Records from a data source
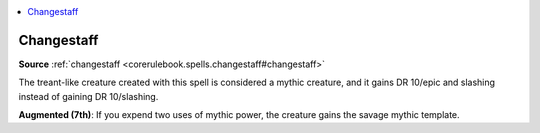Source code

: 
.. _`mythicadventures.mythicspells.changestaff`:

.. contents:: \ 

.. _`mythicadventures.mythicspells.changestaff#changestaff_mythic`: `mythicadventures.mythicspells.changestaff#changestaff`_

.. _`mythicadventures.mythicspells.changestaff#changestaff`:

Changestaff
============

\ **Source**\  :ref:`changestaff <corerulebook.spells.changestaff#changestaff>`

The treant-like creature created with this spell is considered a mythic creature, and it gains DR 10/epic and slashing instead of gaining DR 10/slashing.

\ **Augmented (7th)**\ : If you expend two uses of mythic power, the creature gains the savage mythic template.
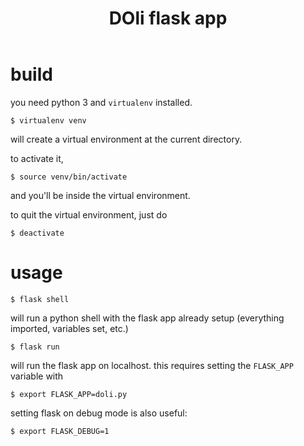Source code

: #+TITLE: DOli flask app

* build
  you need python 3 and =virtualenv= installed.
  : $ virtualenv venv
  will create a virtual environment at the current directory.

  to activate it,
  : $ source venv/bin/activate
  and you'll be inside the virtual environment.

  to quit the virtual environment, just do
  : $ deactivate

* usage
  : $ flask shell
  will run a python shell with the flask app already setup (everything
  imported, variables set, etc.)
  : $ flask run
  will run the flask app on localhost. this requires setting the
  =FLASK_APP= variable with
  : $ export FLASK_APP=doli.py
  setting flask on debug mode is also useful:
  : $ export FLASK_DEBUG=1
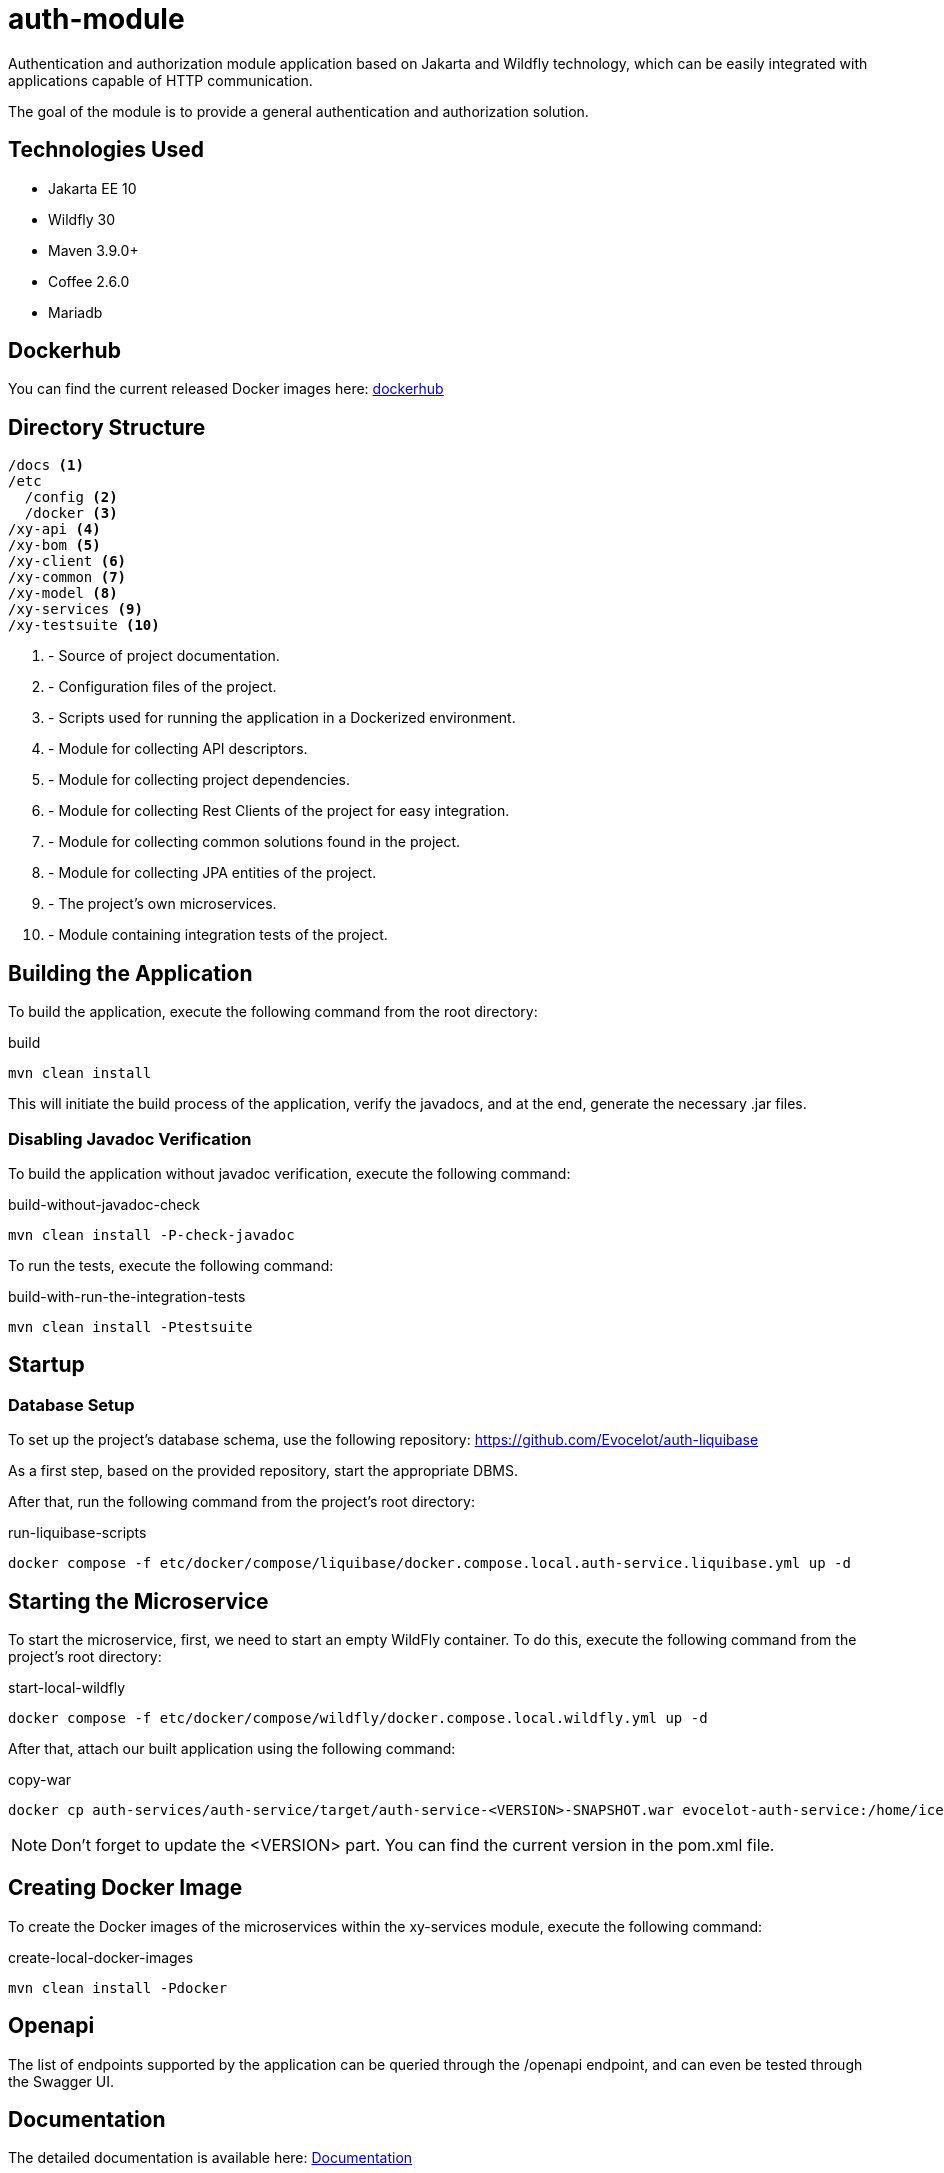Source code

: = auth-module

Authentication and authorization module application based
on Jakarta and Wildfly technology, which can be easily
integrated with applications capable of HTTP communication.

The goal of the module is to provide a general
authentication and authorization solution.

== Technologies Used

* Jakarta EE 10
* Wildfly 30
* Maven 3.9.0+
* Coffee 2.6.0
* Mariadb

== Dockerhub

You can find the current released Docker images here:
link:https://hub.docker.com/repository/docker/evocelot/auth-service/general[dockerhub]

== Directory Structure

[source,txt]
----
/docs <1>
/etc
  /config <2>
  /docker <3>
/xy-api <4>
/xy-bom <5>
/xy-client <6>
/xy-common <7>
/xy-model <8>
/xy-services <9>
/xy-testsuite <10>
----
<1> - Source of project documentation.
<2> - Configuration files of the project.
<3> - Scripts used for running the application in a Dockerized environment.
<4> - Module for collecting API descriptors.
<5> - Module for collecting project dependencies.
<6> - Module for collecting Rest Clients of the project for easy integration.
<7> - Module for collecting common solutions found in the project.
<8> - Module for collecting JPA entities of the project.
<9> - The project's own microservices.
<10> - Module containing integration tests of the project.

== Building the Application

To build the application, execute the following command from the root directory:

.build
[source,bash]
----
mvn clean install
----

This will initiate the build process of the application, verify the javadocs, and at the end, generate the necessary .jar files.

=== Disabling Javadoc Verification

To build the application without javadoc verification, execute the following command:

.build-without-javadoc-check
[source,bash]
----
mvn clean install -P-check-javadoc
----

To run the tests, execute the following command:

.build-with-run-the-integration-tests
[source,bash]
----
mvn clean install -Ptestsuite
----

== Startup

=== Database Setup

To set up the project's database schema, use the following repository: https://github.com/Evocelot/auth-liquibase

As a first step, based on the provided repository, start the appropriate DBMS.

After that, run the following command from the project's root directory:

.run-liquibase-scripts
[source,bash]
----
docker compose -f etc/docker/compose/liquibase/docker.compose.local.auth-service.liquibase.yml up -d
----

== Starting the Microservice

To start the microservice, first, we need to start an empty WildFly container.
To do this, execute the following command from the project's root directory:

.start-local-wildfly
[source,bash]
----
docker compose -f etc/docker/compose/wildfly/docker.compose.local.wildfly.yml up -d
----

After that, attach our built application using the following command:

.copy-war
[source,bash]
----
docker cp auth-services/auth-service/target/auth-service-<VERSION>-SNAPSHOT.war evocelot-auth-service:/home/icellmobilsoft/wildfly/standalone/deployments/ROOT.war
----

[NOTE]
Don't forget to update the <VERSION> part. You can find the current version in the pom.xml file.

== Creating Docker Image

To create the Docker images of the microservices within the xy-services module, execute the following command:

.create-local-docker-images
[source,bash]
----
mvn clean install -Pdocker
----

== Openapi

The list of endpoints supported by the application can be queried
through the /openapi endpoint, and can even be tested
through the Swagger UI.

== Documentation

The detailed documentation is available here: link:docs/index.adoc[Documentation]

Work instruction -
From the first record above to the last, output each one exactly and omit the pictures.

Response -
Source code

: 
.. _`mythicadventures.mythicspells.changestaff`:

.. contents:: \ 

.. _`mythicadventures.mythicspells.changestaff#changestaff_mythic`: `mythicadventures.mythicspells.changestaff#changestaff`_

.. _`mythicadventures.mythicspells.changestaff#changestaff`:

Changestaff
============

\ **Source**\  :ref:`changestaff <corerulebook.spells.changestaff#changestaff>`

The treant-like creature created with this spell is considered a mythic creature, and it gains DR 10/epic and slashing instead of gaining DR 10/slashing.

\ **Augmented (7th)**\ : If you expend two uses of mythic power, the creature gains the savage mythic template.
Source code

: #+TITLE: DOli flask app

* build
  you need python 3 and =virtualenv= installed.
  : $ virtualenv venv
  will create a virtual environment at the current directory.

  to activate it,
  : $ source venv/bin/activate
  and you'll be inside the virtual environment.

  to quit the virtual environment, just do
  : $ deactivate

* usage
  : $ flask shell
  will run a python shell with the flask app already setup (everything
  imported, variables set, etc.)
  : $ flask run
  will run the flask app on localhost. this requires setting the
  =FLASK_APP= variable with
  : $ export FLASK_APP=doli.py
  setting flask on debug mode is also useful:
  : $ export FLASK_DEBUG=1
Source code

: = auth-module

Authentication and authorization module application based
on Jakarta and Wildfly technology, which can be easily
integrated with applications capable of HTTP communication.

The goal of the module is to provide a general
authentication and authorization solution.

== Technologies Used

* Jakarta EE 10
* Wildfly 30
* Maven 3.9.0+
* Coffee 2.6.0
* Mariadb

== Dockerhub

You can find the current released Docker images here:
link:https://hub.docker.com/repository/docker/evocelot/auth-service/general[dockerhub]

== Directory Structure

[source,txt]
----
/docs <1>
/etc
  /config <2>
  /docker <3>
/xy-api <4>
/xy-bom <5>
/xy-client <6>
/xy-common <7>
/xy-model <8>
/xy-services <9>
/xy-testsuite <10>
----
<1> - Source of project documentation.
<2> - Configuration files of the project.
<3> - Scripts used for running the application in a Dockerized environment.
<4> - Module for collecting API descriptors.
<5> - Module for collecting project dependencies.
<6> - Module for collecting Rest Clients of the project for easy integration.
<7> - Module for collecting common solutions found in the project.
<8> - Module for collecting JPA entities of the project.
<9> - The project's own microservices.
<10> - Module containing integration tests of the project.

== Building the Application

To build the application, execute the following command from the root directory:

.build
[source,bash]
----
mvn clean install
----

This will initiate the build process of the application, verify the javadocs, and at the end, generate the necessary .jar files.

=== Disabling Javadoc Verification

To build the application without javadoc verification, execute the following command:

.build-without-javadoc-check
[source,bash]
----
mvn clean install -P-check-javadoc
----

To run the tests, execute the following command:

.build-with-run-the-integration-tests
[source,bash]
----
mvn clean install -Ptestsuite
----

== Startup

=== Database Setup

To set up the project's database schema, use the following repository: https://github.com/Evocelot/auth-liquibase

As a first step, based on the provided repository, start the appropriate DBMS.

After that, run the following command from the project's root directory:

.run-liquibase-scripts
[source,bash]
----
docker compose -f etc/docker/compose/liquibase/docker.compose.local.auth-service.liquibase.yml up -d
----

== Starting the Microservice

To start the microservice, first, we need to start an empty WildFly container.
To do this, execute the following command from the project's root directory:

.start-local-wildfly
[source,bash]
----
docker compose -f etc/docker/compose/wildfly/docker.compose.local.wildfly.yml up -d
----

After that, attach our built application using the following command:

.copy-war
[source,bash]
----
docker cp auth-services/auth-service/target/auth-service-<VERSION>-SNAPSHOT.war evocelot-auth-service:/home/icellmobilsoft/wildfly/standalone/deployments/ROOT.war
----

[NOTE]
Don't forget to update the <VERSION> part. You can find the current version in the pom.xml file.

== Creating Docker Image

To create the Docker images of the microservices within the xy-services module, execute the following command:

.create-local-docker-images
[source,bash]
----
mvn clean install -Pdocker
----

== Openapi

The list of endpoints supported by the application can be queried
through the /openapi endpoint, and can even be tested
through the Swagger UI.

== Documentation

The detailed documentation is available here: link:docs/index.adoc[Documentation]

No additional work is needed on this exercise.